Normal and aberrant tissue distribution of Loma salmonae (Microspora) within rainbow trout, Oncorhynchus mykiss (Walbaum), following experimental infection at water temperatures within and outside of the xenoma‐expression temperature boundaries

Abstract

Temperatures above 20 °C or below 9 °C interrupt the life cycle of the gill intracellular microsporidian parasite Loma salmonae (Microspora) prior to sporogony, inhibiting the production of xenomas. This study intended to characterize this life‐cycle failure.
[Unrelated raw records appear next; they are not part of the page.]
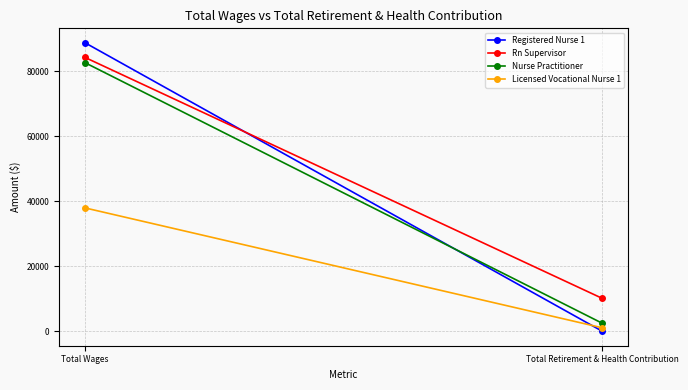

What is the sum of all Registered Nurse 1 values?

88684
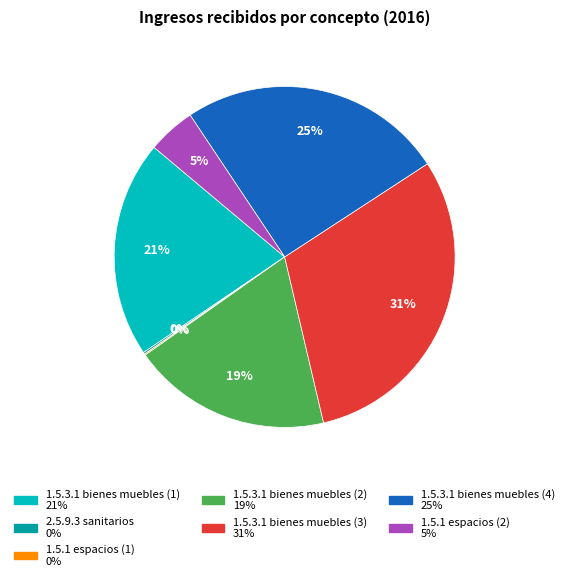

Is there a majority slice in this chart?

No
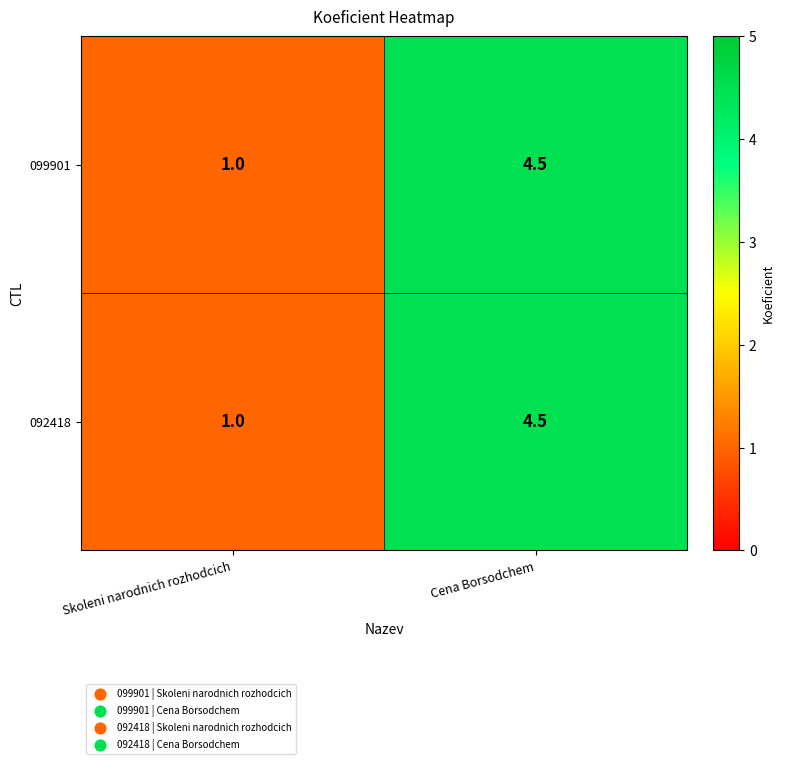

What is the sum of the 099901 values at Cena Borsodchem and Skoleni narodnich rozhodcich?

5.5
Juvenile rainbow trout, Oncorhynchus mykiss (Walbaum), were experimentally infected with L. salmonae spores, and the effect of water temperature on the progress of infection, as determined by polymerase chain reaction, was compared for fish held at water temperatures of 5, 15 and 21 °C. At 15 °C, parasite DNA was first detected in the heart (3 days post‐exposure [PE]), and then in the gills and spleen (2 weeks PE). Branchial xenomas developed by week 4 PE. In contrast, at 5 °C, the arrival of the parasite in the heart was delayed until 7 days PE. However, even though parasite DNA was detected in the gills at 7 days PE, xenomas failed to form in the gill, and by week 4 PE, parasite DNA was no longer detected. In fish held at 21 °C, parasite DNA was detected in the heart, gills and spleen by 3 days post‐infection, and similar results were observed at 7 days PE. Xenomas also failed to form in these fish and parasite DNA was no longer detected by week 2 PE. Within the range of temperatures tested in this study, spore germination and delivery of their DNA into the host through the intestinal wall was not blocked by temperature. At 5 or 21 °C, migration to the heart and gills occurred, but at aberrant periods of time. The normal life cycle of L. salmonae may depend on the completion of relatively lengthy, but yet unknown, stages of development within the heart, prior to reaching the gill. This development may be adversely affected by temperature, and explain the temperature limits of this parasite.